We welcome four types of contributors:
Aligned Writers — You share our Hebraic-first approach to Scripture. You read the text in its original context, you're not afraid to challenge Western theological assumptions, and you have something to say that the mainstream conversation is missing. This is your home base.
Friendly Opposition — You're a pastor, theologian, or committed believer who holds a traditional or institutional position and wants to defend it — not with slogans, but with Scripture, history, and honest reasoning. We don't need an echo chamber. We need iron. If you can steelman our position before arguing against it, you belong here.
Guest Scholars — You bring academic credentials, specialized expertise, or deep fluency in primary sources — whether that's manuscript traditions, Ancient Near Eastern studies, Second Temple literature, or biblical languages. You make the conversation sharper by raising the evidentiary standard.

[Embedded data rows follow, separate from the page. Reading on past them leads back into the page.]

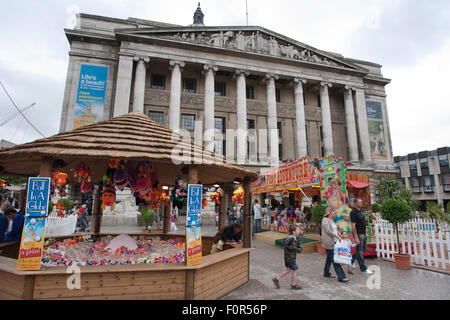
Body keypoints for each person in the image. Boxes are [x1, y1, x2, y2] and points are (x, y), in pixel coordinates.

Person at [321, 206, 349, 282]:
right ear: (329, 212)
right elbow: (328, 231)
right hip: (329, 242)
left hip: (334, 241)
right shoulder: (325, 220)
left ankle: (326, 273)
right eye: (333, 211)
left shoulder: (332, 220)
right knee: (334, 260)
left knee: (329, 259)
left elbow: (334, 230)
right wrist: (337, 236)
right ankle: (341, 276)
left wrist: (339, 234)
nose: (334, 213)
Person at [272, 224, 304, 290]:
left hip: (290, 258)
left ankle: (276, 278)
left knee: (288, 270)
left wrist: (299, 247)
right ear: (293, 232)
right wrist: (299, 249)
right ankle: (293, 284)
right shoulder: (291, 239)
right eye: (297, 230)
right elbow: (292, 247)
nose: (299, 231)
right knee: (295, 269)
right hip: (290, 258)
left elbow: (298, 245)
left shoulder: (294, 238)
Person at [350, 198, 373, 274]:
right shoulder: (353, 212)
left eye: (361, 202)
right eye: (359, 202)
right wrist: (356, 237)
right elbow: (353, 226)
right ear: (355, 203)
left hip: (363, 233)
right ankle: (363, 268)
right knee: (359, 251)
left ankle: (351, 260)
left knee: (363, 249)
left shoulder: (360, 212)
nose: (361, 203)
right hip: (359, 234)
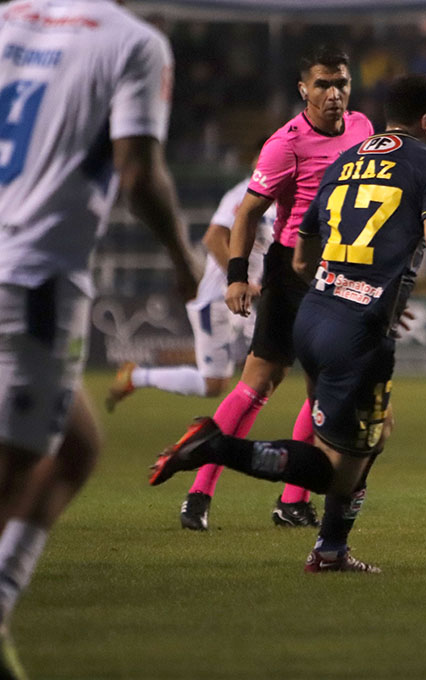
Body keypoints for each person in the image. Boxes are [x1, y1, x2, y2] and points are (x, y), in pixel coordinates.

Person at [148, 73, 426, 574]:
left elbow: (302, 251)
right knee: (337, 472)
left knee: (372, 432)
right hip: (357, 333)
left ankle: (330, 549)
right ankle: (217, 448)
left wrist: (339, 283)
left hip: (313, 312)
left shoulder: (345, 159)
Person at [0, 1, 199, 677]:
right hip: (31, 282)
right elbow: (138, 174)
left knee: (79, 444)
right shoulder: (132, 43)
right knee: (13, 475)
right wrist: (182, 257)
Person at [173, 44, 374, 532]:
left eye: (341, 83)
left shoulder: (365, 129)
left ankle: (292, 501)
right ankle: (199, 492)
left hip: (343, 267)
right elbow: (246, 213)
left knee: (322, 388)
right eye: (323, 84)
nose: (333, 94)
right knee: (260, 384)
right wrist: (238, 275)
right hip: (294, 271)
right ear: (304, 89)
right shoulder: (286, 143)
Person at [104, 174, 275, 411]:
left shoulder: (278, 198)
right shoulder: (245, 192)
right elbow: (214, 238)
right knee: (213, 383)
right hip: (219, 301)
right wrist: (241, 280)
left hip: (242, 303)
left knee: (270, 361)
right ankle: (136, 376)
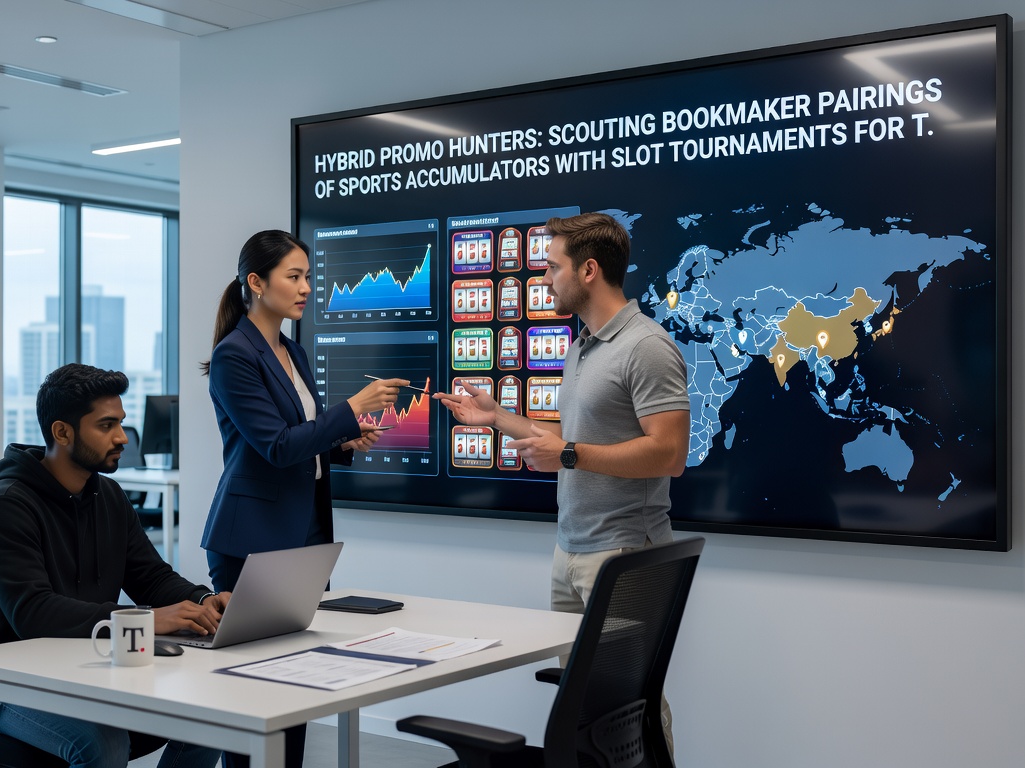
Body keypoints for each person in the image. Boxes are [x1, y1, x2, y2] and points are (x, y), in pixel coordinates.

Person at [433, 212, 690, 756]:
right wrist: (498, 418)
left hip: (624, 556)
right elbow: (572, 441)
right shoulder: (583, 346)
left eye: (552, 267)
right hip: (570, 551)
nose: (544, 278)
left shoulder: (646, 346)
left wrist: (569, 453)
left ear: (589, 270)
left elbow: (669, 454)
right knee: (582, 708)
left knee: (629, 709)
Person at [200, 229, 406, 768]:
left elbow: (301, 437)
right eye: (294, 276)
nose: (307, 288)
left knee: (296, 685)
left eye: (309, 277)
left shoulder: (289, 349)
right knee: (252, 694)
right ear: (256, 282)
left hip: (302, 529)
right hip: (251, 538)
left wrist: (341, 440)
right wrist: (350, 407)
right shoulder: (234, 357)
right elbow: (273, 445)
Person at [0, 363, 231, 768]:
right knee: (101, 745)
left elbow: (151, 577)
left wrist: (204, 601)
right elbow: (33, 614)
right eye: (106, 426)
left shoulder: (108, 496)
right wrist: (145, 619)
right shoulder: (7, 507)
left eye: (121, 423)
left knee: (210, 714)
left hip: (81, 669)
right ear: (62, 432)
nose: (122, 437)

Personal Testimony Writers — You have a story that needs to be told. Not a sermon illustration. Not a polished testimony for a church stage. A real account of what happened to you, what it cost, and what it taught you. The kind of story that makes someone else feel less alone.
Every submission is editorially reviewed. Every contributor joins a community built on counterintuitive thinking, honest disagreement, and friendships that often extend well beyond the screen.